__Source passage__
::::::
Written by Derek Monson

February 4, 2019

Originally published in Deseret News.

The annual alcohol policy debate in the Utah Legislature is brewing. Grocery stores are seeking to loosen regulations on the sale of beer. Public health and safety advocates are celebrating that Utah just became the first state in the nation to implement a .05 blood alcohol content standard in DUI law — and are no doubt preparing for further debate.
These dynamics present a genuine opportunity for the 2019 Legislature to begin building a consensus around alcohol policy reforms that evidence and data suggest will reduce overconsumption and underage drinking, while preventing burdens on businesses.

The facts are these:

1. Utah requires beer sold in grocery stores to have a lower alcohol content (aka 3.2 beer) than beer sold in state liquor stores (aka heavy beer).

2. Recent changes to such laws in other states leave Utah as one of the few remaining states with such a law.

3. Major retail chains, such as Walmart, want Utah’s beer sales law to be the same as in other states.

4. The evidence tends to show that effective policies for reducing excessive drinking include higher alcohol taxes; regulating how, where and when alcohol can be sold, and holding alcohol retailers liable for overserving customers.

5. Scholarly policy research suggests that increasing the price of alcoholic beverages is one of the most effective means of reducing underage drinking and overconsumption because children (who lack money) and heavy drinkers (who buy the most alcohol) are impacted the most.

6. That same research suggests these policies are a fair way to regulate alcohol for public health and safety, since they impact moderate or social drinkers the least.

Given these facts, there are various policies that could form the basis for consensus on a package of alcohol policy reforms. They would engender too much opposition as stand-alone measures, but as a package, they just might give everyone something to get behind.

How to compromise?

Address 3.2 beer

Let grocery store customers buy heavy beer without putting it in actual grocery store aisles. In today’s digital marketplace, most grocery stores offer online ordering, drive-by pickup and home delivery of groceries. These methods of buying groceries could allow grocery stores to sell heavy beer while maintaining the portion of Utah’s 3.2 beer law that keeps heavy beer off grocery store shelves, where it can easily be marketed or made appealing to minors. This policy reform would serve the interests of not only grocery stores and children, but also many of Utah’s local craft breweries — which have expressed an interest in continuing to produce 3.2 beer for grocery stores if national beer manufacturers halt production due to other states dropping their 3.2 beer laws.
::::::
__Written task__
Please update the stretch of the Utah alcohol policy article from "5. Scholarly policy" through "impacted the most.", changing "Scholarly" to "Academic".

__Material provided__
::::::
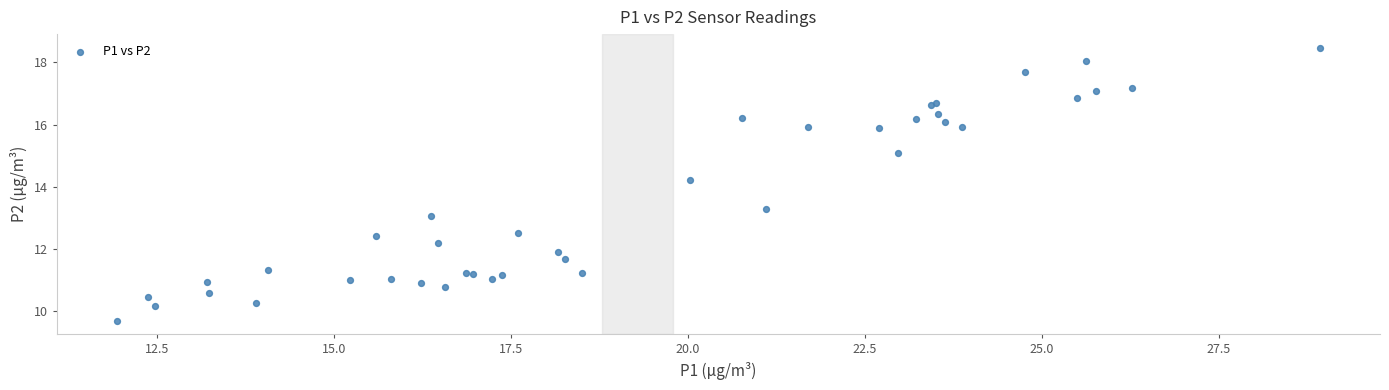

What Y value in the scatter plot is closest to 14?

14.2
::::::
__Solved exercise__
5. Academic policy research suggests that increasing the price of alcoholic beverages is one of the most effective means of reducing underage drinking and overconsumption because children (who lack money) and heavy drinkers (who buy the most alcohol) are impacted the most.